# .NET and More > Silverlight >  Formatting Multi-Line Textbox

## RobDog888

I need to limit a textbox to 40 characters per line and 5 lines max for a total  of 200 characters max entered.

Basically I need to set Tab stops at every 40 characters to force a new line.

Been searching and nada so far.

----------


## DeanMc

Rob, would your best option here not be to handle the text change event?

----------


## RobDog888

Quick fix was to limit the textbox to 200 chars, no prob, but to "simulate" the line limits I just turned on wordwrap. Lucky for me the area/size of the textbox almost perfectly fit 200 chars wrapped. They never knew the difference but I sure would like to figure out a solution like there is for VB6 multiline textbox with setting tab stops

----------


## DeanMc

Hmm,

I would imagine the best option is a custom textbox implementation but of course this adds more time to the project. Perhaps it is a "spare time" job.

----------


## RobDog888

Yea, "one day" perhaps. I got to enhance the app as I got two new requests from the QA dept.
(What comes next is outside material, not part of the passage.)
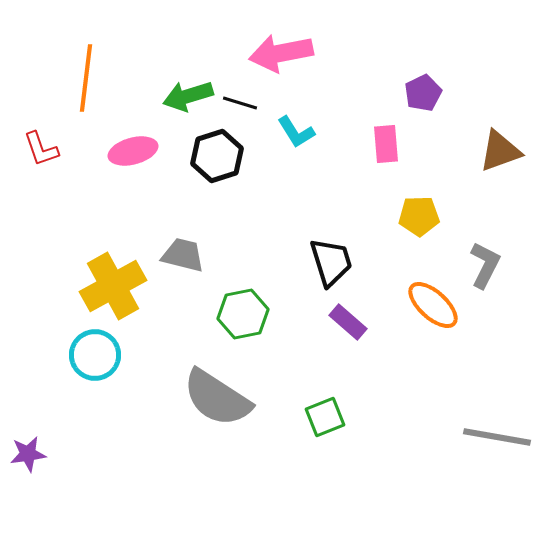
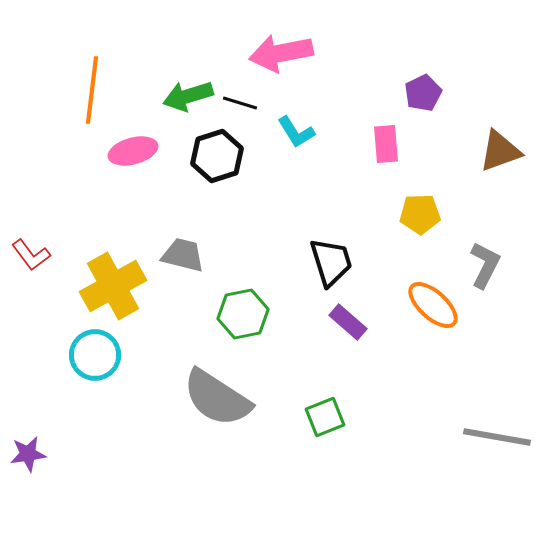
orange line: moved 6 px right, 12 px down
red L-shape: moved 10 px left, 106 px down; rotated 18 degrees counterclockwise
yellow pentagon: moved 1 px right, 2 px up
Always nit picking lol

----------


## DeanMc

Hey at least you have a QA dept, all I have is the missus!

----------


## RobDog888

Yea but you can sway the missus to pass your app lol

----------


## DeanMc

Well batting the auld eyelids does wonders....

On topic, if I get some spare time I might give this a look, a textbox with a few formatting properties like this would be a good project to work on.

----------